**Tujuan Anda**
Ubah semua baris di bawah ini menjadi daftar bernomor tanpa baris kosong. Jangan masukkan penanda gambar ke dalam jawaban.

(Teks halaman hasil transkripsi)
※

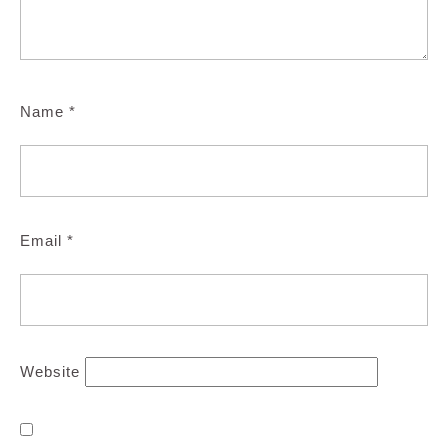
Name
*
Email
*
Website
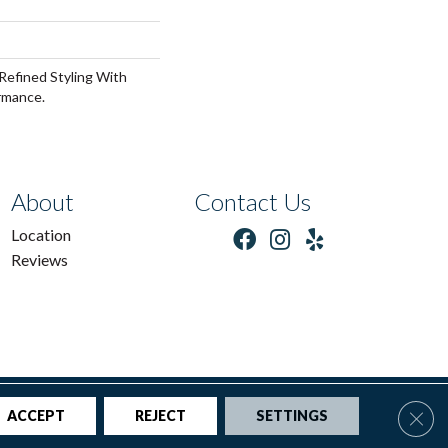
Refined Styling With
rmance.
About
Contact Us
Location
Reviews
tions
|
Privacy Policy
|
Sitemap
Clos
ACCEPT
REJECT
SETTINGS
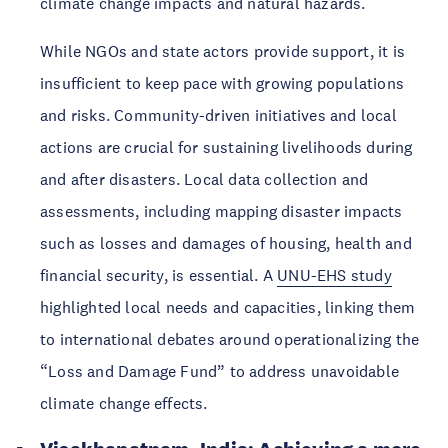
climate change impacts and natural hazards.
While NGOs and state actors provide support, it is 
insufficient to keep pace with growing populations 
and risks. Community-driven initiatives and local 
actions are crucial for sustaining livelihoods during 
and after disasters. Local data collection and 
assessments, including mapping disaster impacts 
such as losses and damages of housing, health and 
financial security, is essential. A 
UNU-EHS study
highlighted local needs and capacities, linking them 
to international debates around operationalizing the 
“Loss and Damage Fund” to address unavoidable 
climate change effects.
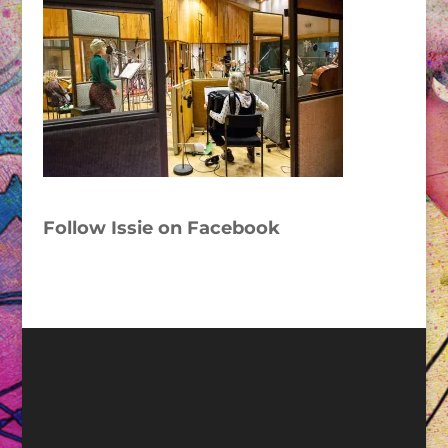
Follow Issie on Facebook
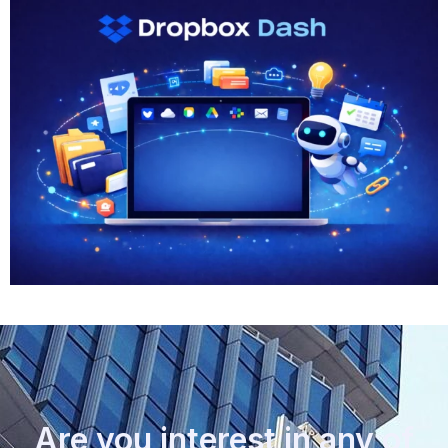
Are you interest in any of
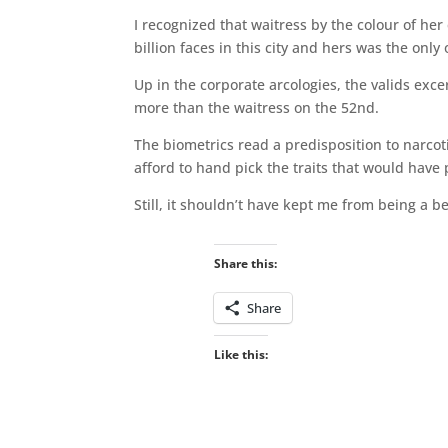
I recognized that waitress by the colour of he
billion faces in this city and hers was the on
Up in the corporate arcologies, the valids exc
more than the waitress on the 52nd.
The biometrics read a predisposition to narco
afford to hand pick the traits that would have
Still, it shouldn’t have kept me from being a be
Share this:
Share
Like this:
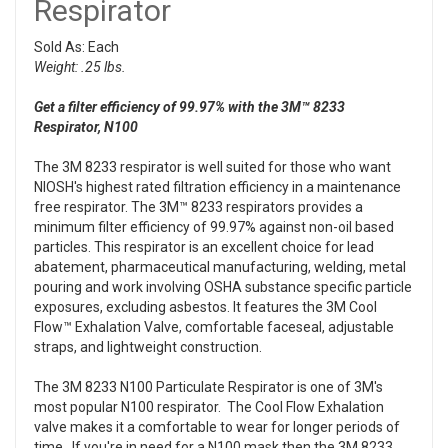
Respirator
Sold As: Each
Weight: .25 lbs.
Get a filter efficiency of 99.97% with the 3M™ 8233
Respirator, N100
The 3M 8233 respirator is well suited for those who want
NIOSH's highest rated filtration efficiency in a maintenance
free respirator. The 3M™ 8233 respirators provides a
minimum filter efficiency of 99.97% against non-oil based
particles. This respirator is an excellent choice for lead
abatement, pharmaceutical manufacturing, welding, metal
pouring and work involving OSHA substance specific particle
exposures, excluding asbestos. It features the 3M Cool
Flow™ Exhalation Valve, comfortable faceseal, adjustable
straps, and lightweight construction.
The 3M 8233 N100 Particulate Respirator is one of 3M's
most popular N100 respirator. The Cool Flow Exhalation
valve makes it a comfortable to wear for longer periods of
time. If you're in need for a N100 mask then the 3M 8233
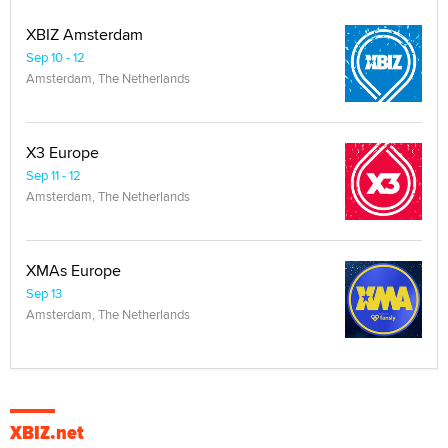
XBIZ Amsterdam
Sep 10 - 12
Amsterdam, The Netherlands
X3 Europe
Sep 11 - 12
Amsterdam, The Netherlands
XMAs Europe
Sep 13
Amsterdam, The Netherlands
XBIZ.net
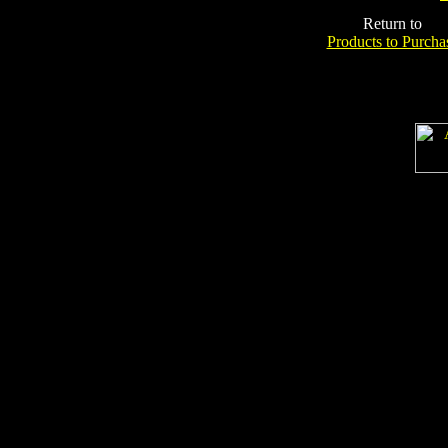
Return to
Products to Purcha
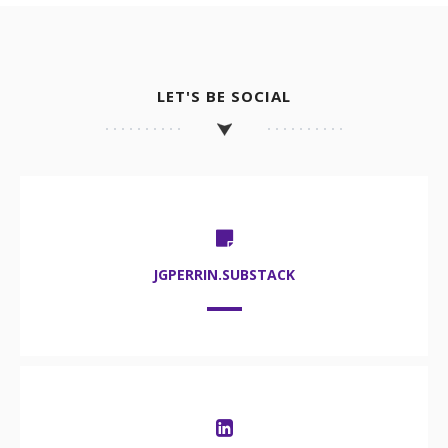
LET'S BE SOCIAL
JGPERRIN.SUBSTACK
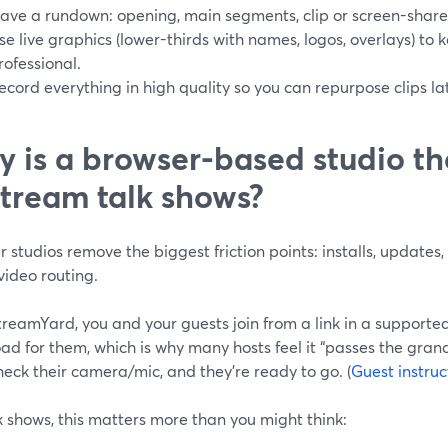
ave a rundown: opening, main segments, clip or screen-share
se live graphics (lower-thirds with names, logos, overlays) to 
rofessional.
ecord everything in high quality so you can repurpose clips lat
 is a browser-based studio th
stream talk shows?
 studios remove the biggest friction points: installs, update
video routing.
treamYard, you and your guests join from a link in a suppor
d for them, which is why many hosts feel it “passes the gran
check their camera/mic, and they’re ready to go. (
Guest instruc
k shows, this matters more than you might think:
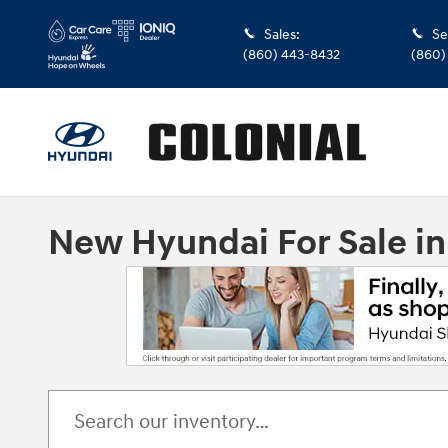
Skip to main content
Sales
:
Se
(860) 443-8432
(860)
New Hyundai For Sale i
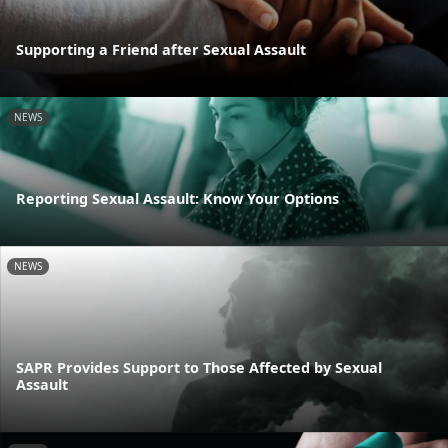
Supporting a Friend after Sexual Assault
NEWS
Reporting Sexual Assault: Know Your Options
NEWS
SAPR Provides Support to Those Affected by Sexual
Assault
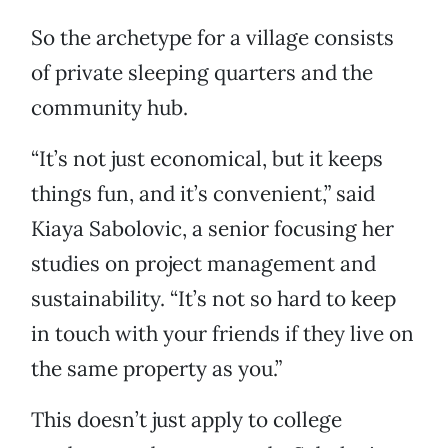
So the archetype for a village consists
of private sleeping quarters and the
community hub.
“It’s not just economical, but it keeps
things fun, and it’s convenient,” said
Kiaya Sabolovic, a senior focusing her
studies on project management and
sustainability. “It’s not so hard to keep
in touch with your friends if they live on
the same property as you.”
This doesn’t just apply to college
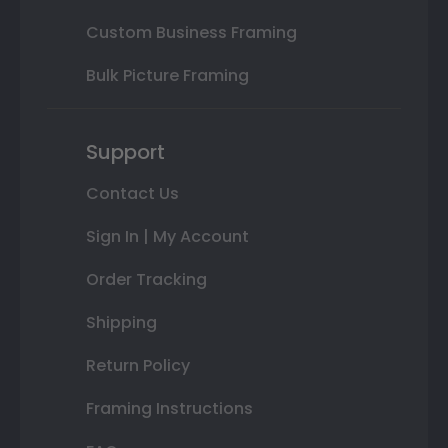
Custom Business Framing
Bulk Picture Framing
Support
Contact Us
Sign In | My Account
Order Tracking
Shipping
Return Policy
Framing Instructions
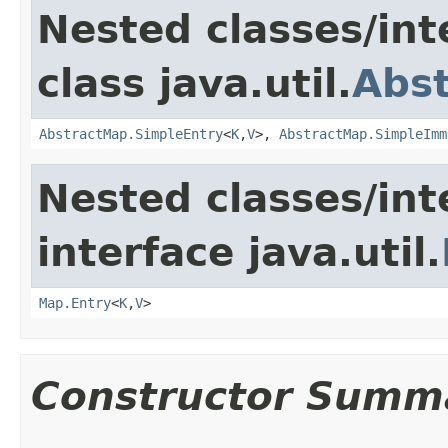
Nested classes/int
class java.util.
Abs
AbstractMap.SimpleEntry
<
K
,
V
>,
AbstractMap.SimpleImm
Nested classes/int
interface java.util.
Map.Entry
<
K
,
V
>
Constructor Summ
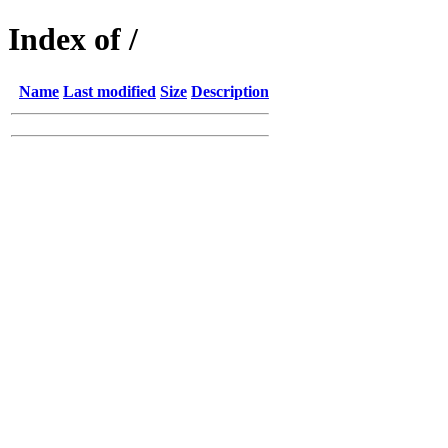
Index of /
Name
Last modified
Size
Description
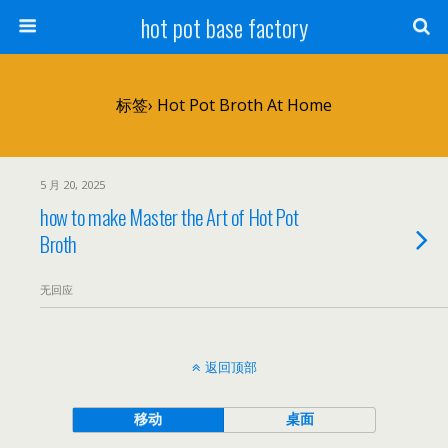
hot pot base factory
标签› Hot Pot Broth At Home
5 月 20, 2025
how to make Master the Art of Hot Pot
Broth
无回应
返回顶部
移动
桌面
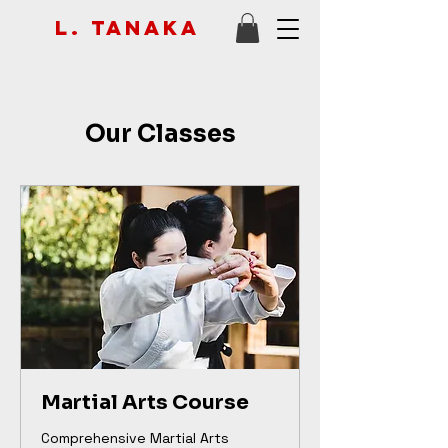
L. Tanaka
Our Classes
Martial Arts Course
Comprehensive Martial Arts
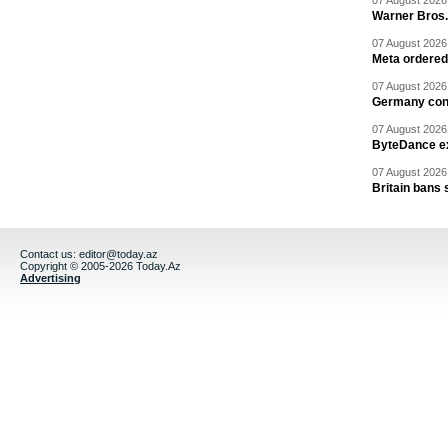
07 August 2026 
Warner Bros.
07 August 2026 
Meta ordered 
07 August 2026 
Germany cond
07 August 2026 
ByteDance ex
07 August 2026 
Britain bans 
Contact us:
editor@today.az
Copyright © 2005-2026 Today.Az
Advertising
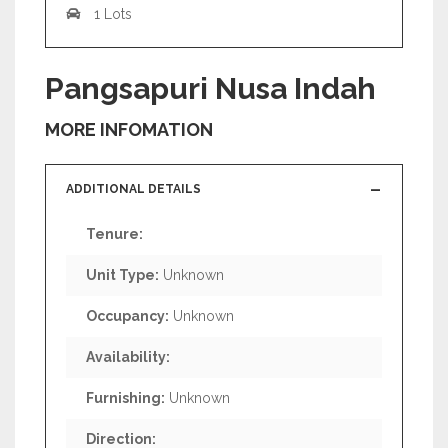
1 Lots
Pangsapuri Nusa Indah
MORE INFOMATION
ADDITIONAL DETAILS
Tenure:
Unit Type:
Unknown
Occupancy:
Unknown
Availability:
Furnishing:
Unknown
Direction:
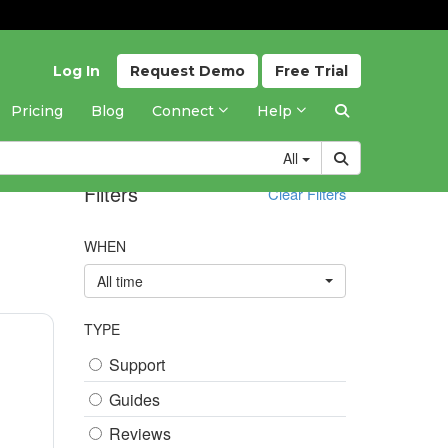
Log In
Request
Demo
Free
Trial
Pricing
Blog
Connect
Help
All
Filters
Clear Filters
WHEN
All time
TYPE
Support
Guides
Reviews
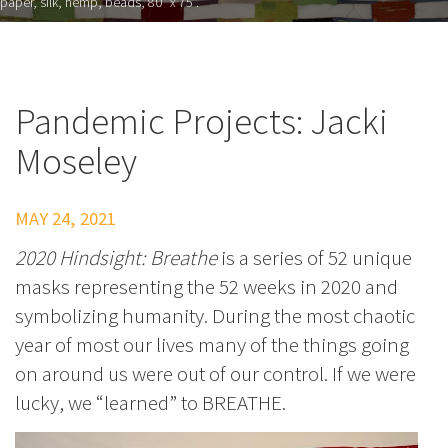
paper, silk, hemp, beads, 80" x 75”.
Pandemic Projects: Jacki
Moseley
MAY 24, 2021
2020 Hindsight: Breathe
is a series of 52 unique
masks representing the 52 weeks in 2020 and
symbolizing humanity. During the most chaotic
year of most our lives many of the things going
on around us were out of our control. If we were
lucky, we “learned” to BREATHE.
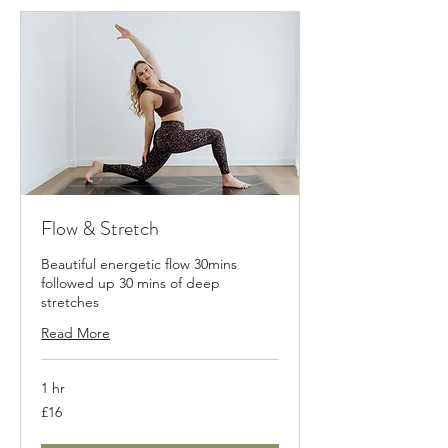
Flow & Stretch
Beautiful energetic flow 30mins
followed up 30 mins of deep
stretches
Read More
1 hr
16
£16
British
pounds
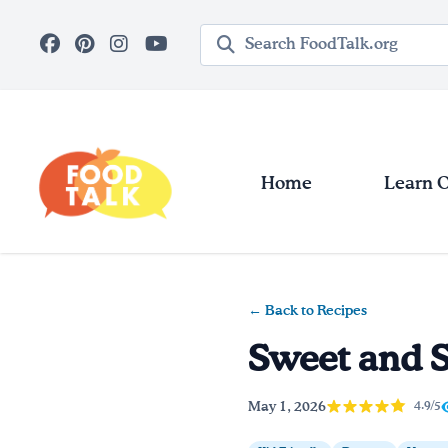
Skip to main content
Search query
Home
Learn 
← Back to Recipes
Sweet and S
May 1, 2026
4.9/5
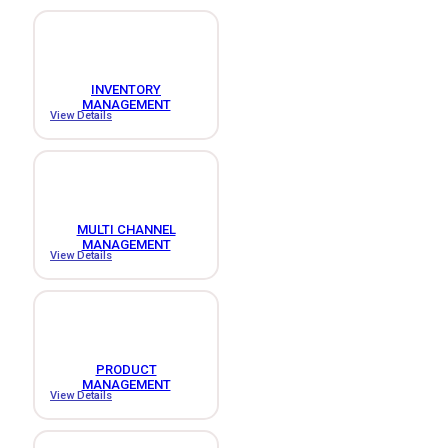
INVENTORY
MANAGEMENT
View Details
MULTI CHANNEL
MANAGEMENT
View Details
PRODUCT
MANAGEMENT
View Details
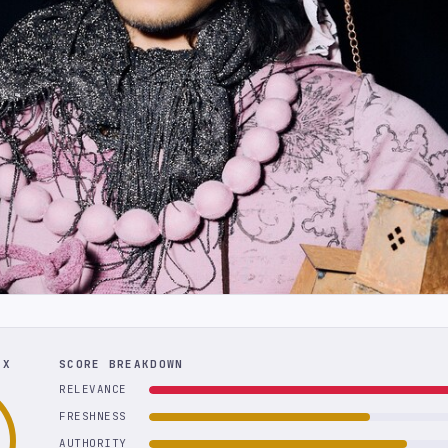
EX
SCORE BREAKDOWN
RELEVANCE
FRESHNESS
AUTHORITY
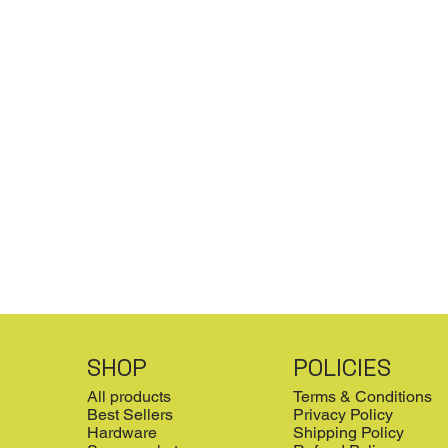
SHOP
POLICIES
All products
Terms & Conditions
Best Sellers
Privacy Policy
Hardware
Shipping Policy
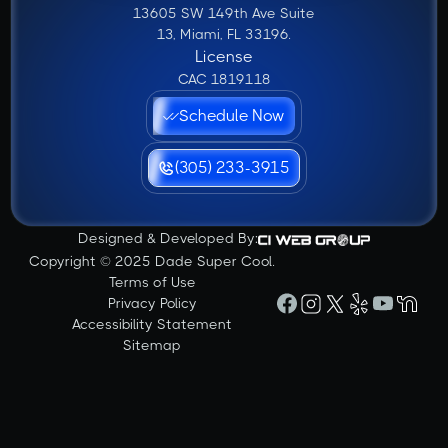
13605 SW 149th Ave Suite
13, Miami, FL 33196.
License
CAC 1819118
Schedule Now
(305) 233-3915
Designed & Developed By:
Copyright © 2025 Dade Super Cool.
Terms of Use
Privacy Policy
Accessibility Statement
Sitemap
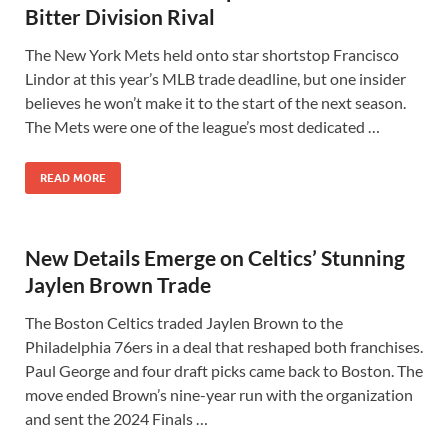
Bitter Division Rival
The New York Mets held onto star shortstop Francisco
Lindor at this year’s MLB trade deadline, but one insider
believes he won’t make it to the start of the next season.
The Mets were one of the league’s most dedicated …
READ MORE
New Details Emerge on Celtics’ Stunning
Jaylen Brown Trade
The Boston Celtics traded Jaylen Brown to the
Philadelphia 76ers in a deal that reshaped both franchises.
Paul George and four draft picks came back to Boston. The
move ended Brown’s nine-year run with the organization
and sent the 2024 Finals …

※

**Kotak Jawaban**
1. Name
2. *
3. Email
4. *
5. Website
6. Refined Styling With
7. rmance.
8. About
9. Contact Us
10. Location
11. Reviews
12. tions
13. |
14. Privacy Policy
15. |
16. Sitemap
17. Clos
18. ACCEPT
19. REJECT
20. SETTINGS
21. climate change impacts and natural hazards.
22. While NGOs and state actors provide support, it is 
23. insufficient to keep pace with growing populations 
24. and risks. Community-driven initiatives and local 
25. actions are crucial for sustaining livelihoods during 
26. and after disasters. Local data collection and 
27. assessments, including mapping disaster impacts 
28. such as losses and damages of housing, health and 
29. financial security, is essential. A 
30. UNU-EHS study
31. highlighted local needs and capacities, linking them 
32. to international debates around operationalizing the 
33. “Loss and Damage Fund” to address unavoidable 
34. climate change effects.
35. Follow Issie on Facebook
36. Are you interest in any of
37. I recognized that waitress by the colour of he
38. billion faces in this city and hers was the on
39. Up in the corporate arcologies, the valids exc
40. more than the waitress on the 52nd.
41. The biometrics read a predisposition to narco
42. afford to hand pick the traits that would have
43. Still, it shouldn’t have kept me from being a be
44. Share this:
45. Share
46. Like this:
47. Respirator
48. Sold As: Each
49. Weight: .25 lbs.
50. Get a filter efficiency of 99.97% with the 3M™ 8233
51. Respirator, N100
52. The 3M 8233 respirator is well suited for those who want
53. NIOSH's highest rated filtration efficiency in a maintenance
54. free respirator. The 3M™ 8233 respirators provides a
55. minimum filter efficiency of 99.97% against non-oil based
56. particles. This respirator is an excellent choice for lead
57. abatement, pharmaceutical manufacturing, welding, metal
58. pouring and work involving OSHA substance specific particle
59. exposures, excluding asbestos. It features the 3M Cool
60. Flow™ Exhalation Valve, comfortable faceseal, adjustable
61. straps, and lightweight construction.
62. The 3M 8233 N100 Particulate Respirator is one of 3M's
63. most popular N100 respirator. The Cool Flow Exhalation
64. valve makes it a comfortable to wear for longer periods of
65. time. If you're in need for a N100 mask then the 3M 8233
66. XBIZ Amsterdam
67. Sep 10 - 12
68. Amsterdam, The Netherlands
69. X3 Europe
70. Sep 11 - 12
71. Amsterdam, The Netherlands
72. XMAs Europe
73. Sep 13
74. Amsterdam, The Netherlands
75. XBIZ.net
76. Return to
77. Products to Purcha
78. LET'S BE SOCIAL
79. JGPERRIN.SUBSTACK
80. ave a rundown: opening, main segments, clip or screen-share
81. se live graphics (lower-thirds with names, logos, overlays) to 
82. rofessional.
83. ecord everything in high quality so you can repurpose clips lat
84.  is a browser-based studio th
85. stream talk shows?
86.  studios remove the biggest friction points: installs, update
87. video routing.
88. treamYard, you and your guests join from a link in a suppor
89. d for them, which is why many hosts feel it “passes the gran
90. check their camera/mic, and they’re ready to go. (
91. Guest instruc
92. k shows, this matters more than you might think:
93. Skip to main content
94. Sales
95. :
96. Se
97. (860) 443-8432
98. (860)
99. New Hyundai For Sale i
100. Supporting a Friend after Sexual Assault
101. NEWS
102. Reporting Sexual Assault: Know Your Options
103. NEWS
104. SAPR Provides Support to Those Affected by Sexual
105. Assault
106. So the archetype for a village consists
107. of private sleeping quarters and the
108. community hub.
109. “It’s not just economical, but it keeps
110. things fun, and it’s convenient,” said
111. Kiaya Sabolovic, a senior focusing her
112. studies on project management and
113. sustainability. “It’s not so hard to keep
114. in touch with your friends if they live on
115. the same property as you.”
116. This doesn’t just apply to college
117. Custom Business Framing
118. Bulk Picture Framing
119. Support
120. Contact Us
121. Sign In | My Account
122. Order Tracking
123. Shipping
124. Return Policy
125. Framing Instructions
126. Nested classes/int
127. class java.util.
128. Abs
129. AbstractMap.SimpleEntry
130. <
131. K
132. ,
133. V
134. >,
135. AbstractMap.SimpleImm
136. Nested classes/int
137. interface java.util.
138. Map.Entry
139. <
140. K
141. ,
142. V
143. >
144. Constructor Summ
145. Index of /
146. Name
147. Last modified
148. Size
149. Description
150. hot pot base factory
151. 标签› Hot Pot Broth At Home
152. 5 月 20, 2025
153. how to make Master the Art of Hot Pot
154. Broth
155. 无回应
156. 返回顶部
157. 移动
158. 桌面
159. L. Tanaka
160. Our Classes
161. Martial Arts Course
162. Comprehensive Martial Arts
163. 07 August 2026 
164. Warner Bros.
165. 07 August 2026 
166. Meta ordered 
167. 07 August 2026 
168. Germany cond
169. 07 August 2026 
170. ByteDance ex
171. 07 August 2026 
172. Britain bans 
173. Contact us:
174. editor@today.az
175. Copyright © 2005-2026 Today.Az
176. Advertising
177. 1 Lots
178. Pangsapuri Nusa Indah
179. MORE INFOMATION
180. ADDITIONAL DETAILS
181. Tenure:
182. Unit Type:
183. Unknown
184. Occupancy:
185. Unknown
186. Availability:
187. Furnishing:
188. Unknown
189. Direction:
190. Log In
191. Request
192. Demo
193. Free
194. Trial
195. Pricing
196. Blog
197. Connect
198. Help
199. All
200. Filters
201. Clear Filters
202. WHEN
203. All time
204. TYPE
205. Support
206. Guides
207. Reviews
208. paper, silk, hemp, beads, 80" x 75”.
209. Pandemic Projects: Jacki
210. Moseley
211. MAY 24, 2021
212. 2020 Hindsight: Breathe
213. is a series of 52 unique
214. masks representing the 52 weeks in 2020 and
215. symbolizing humanity. During the most chaotic
216. year of most our lives many of the things going
217. on around us were out of our control. If we were
218. lucky, we “learned” to BREATHE.
219. Flow & Stretch
220. Beautiful energetic flow 30mins
221. followed up 30 mins of deep
222. stretches
223. Read More
224. 1 hr
225. 16
226. £16
227. British
228. pounds
229. Skip to main content
230. Search query
231. Home
232. Learn 
233. ← Back to Recipes
234. Sweet and S
235. May 1, 2026
236. 4.9/5
237. INVENTORY
238. MANAGEMENT
239. View Details
240. MULTI CHANNEL
241. MANAGEMENT
242. View Details
243. PRODUCT
244. MANAGEMENT
245. View Details
246. EX
247. SCORE BREAKDOWN
248. RELEVANCE
249. FRESHNESS
250. AUTHORITY
251. SHOP
252. POLICIES
253. All products
254. Terms & Conditions
255. Best Sellers
256. Privacy Policy
257. Hardware
258. Shipping Policy
259. 13605 SW 149th Ave Suite
260. 13, Miami, FL 33196.
261. License
262. CAC 1819118
263. Schedule Now
264. (305) 233-3915
265. Designed & Developed By:
266. Copyright © 2025 Dade Super Cool.
267. Terms of Use
268. Privacy Policy
269. Accessibility Statement
270. Sitemap
271. Bitter Division Rival
272. The New York Mets held onto star shortstop Francisco
273. Lindor at this year’s MLB trade deadline, but one insider
274. believes he won’t make it to the start of the next season.
275. The Mets were one of the league’s most dedicated …
276. READ MORE
277. New Details Emerge on Celtics’ Stunning
278. Jaylen Brown Trade
279. The Boston Celtics traded Jaylen Brown to the
280. Philadelphia 76ers in a deal that reshaped both franchises.
281. Paul George and four draft picks came back to Boston. The
282. move ended Brown’s nine-year run with the organization
283. and sent the 2024 Finals …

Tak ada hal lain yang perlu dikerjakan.